Should those costs be assessed on an indemnity or some other basis?
It is well established that indemnity costs will only be awarded in exceptional circumstances (Kohan and Kohan (1993) FLC 92-340; Limousin v Limousin(Costs) (2007) 38 Fam LR 478; D & D(Costs) (No.2) (2010) FLC 93-435).
Whilst we accept the submission made on behalf of the respondent that the prospects of the appeal were not high, that is not, in all the circumstances, and of itself, a basis for an award of indemnity costs.
We have already indicated that the written offers of settlement made by the parties carry little weight.
No basis has been established for a costs order to be assessed other than on the usual basis, which is at scale.
The respondent’s costs are claimed in the sum of $45,640.67 when assessed at scale. That includes the costs of this application for costs. The costs of senior counsel for the appeal appear to be $18,427.97.
The appellant has prepared a schedule of the respondent’s costs objecting to many items which she asserts should be disallowed. In each case, an explanation for the objection is given. Generally, it is asserted by the appellant, either that the claim related to tasks which were said not to have been reasonably required, or there was insufficient detail within the claim to substantiate the work completed, or there was duplication of costs.
The respondent fell for the bait and responded in kind providing a schedule in like form answering each of the criticisms. In other words, the parties proceeded as if a taxation of costs was being undertaken.
Whilst this Court has for a number of years fixed the costs in appeals where it considers it can properly do so, it does not and will not act as a taxing officer.

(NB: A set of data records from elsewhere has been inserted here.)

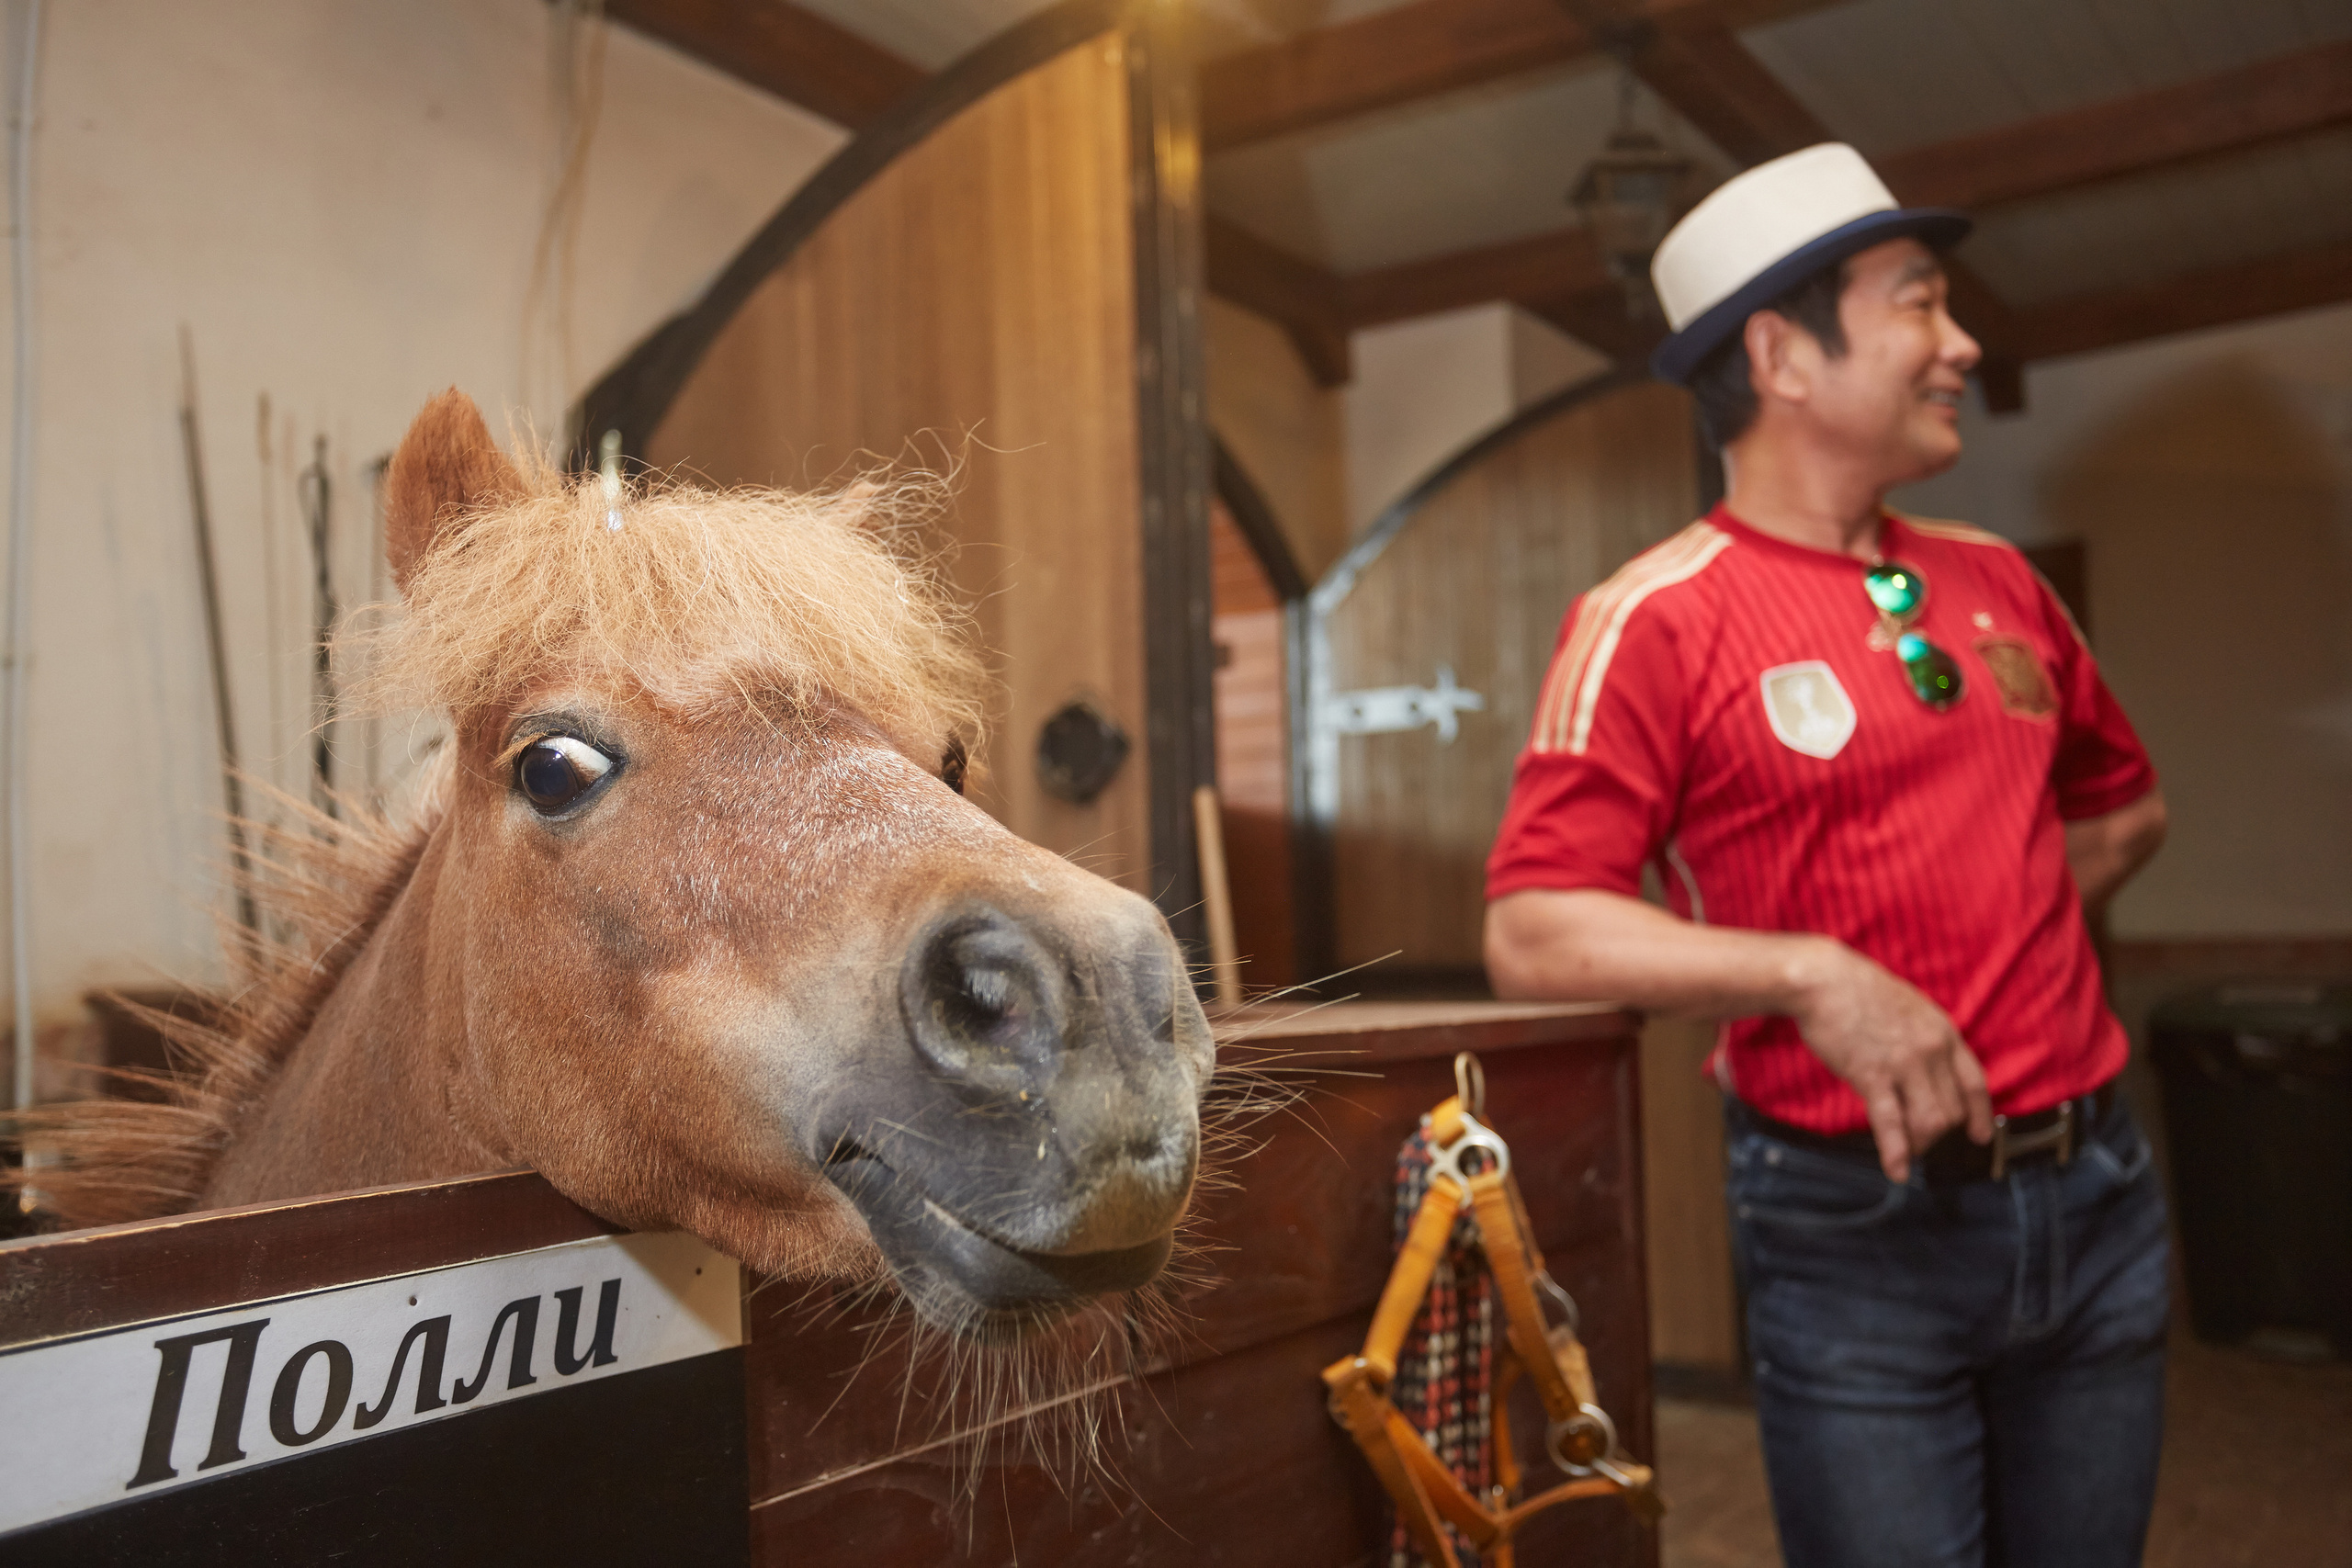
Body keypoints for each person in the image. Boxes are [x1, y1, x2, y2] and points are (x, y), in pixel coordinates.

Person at [1482, 144, 2171, 1567]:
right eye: (1922, 305)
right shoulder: (1654, 616)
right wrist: (1817, 975)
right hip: (1855, 1230)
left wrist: (1994, 936)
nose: (1962, 343)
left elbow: (2120, 812)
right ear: (1785, 354)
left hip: (2099, 1192)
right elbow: (1537, 926)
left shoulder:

Either the Court will fix the costs in a broad brush way, or alternatively, it will make orders for them to be assessed. In this matter, the difference between the scale figures calculated in the two schedules is in the order of $20,000, with the dispute spread over many items. The respondent’s costs will have to be assessed.
As we have said, the respondent’s claim for costs includes the costs of this application for costs itself. Given that both parties had some success on the application for costs, it is appropriate that there be no order as to the costs of it.
I certify that the preceding thirty-one (31) paragraphs are a true copy of the reasons for judgment of the Honourable Full Court (Aldridge, Austin & Tree JJ) delivered on 3 February 2020.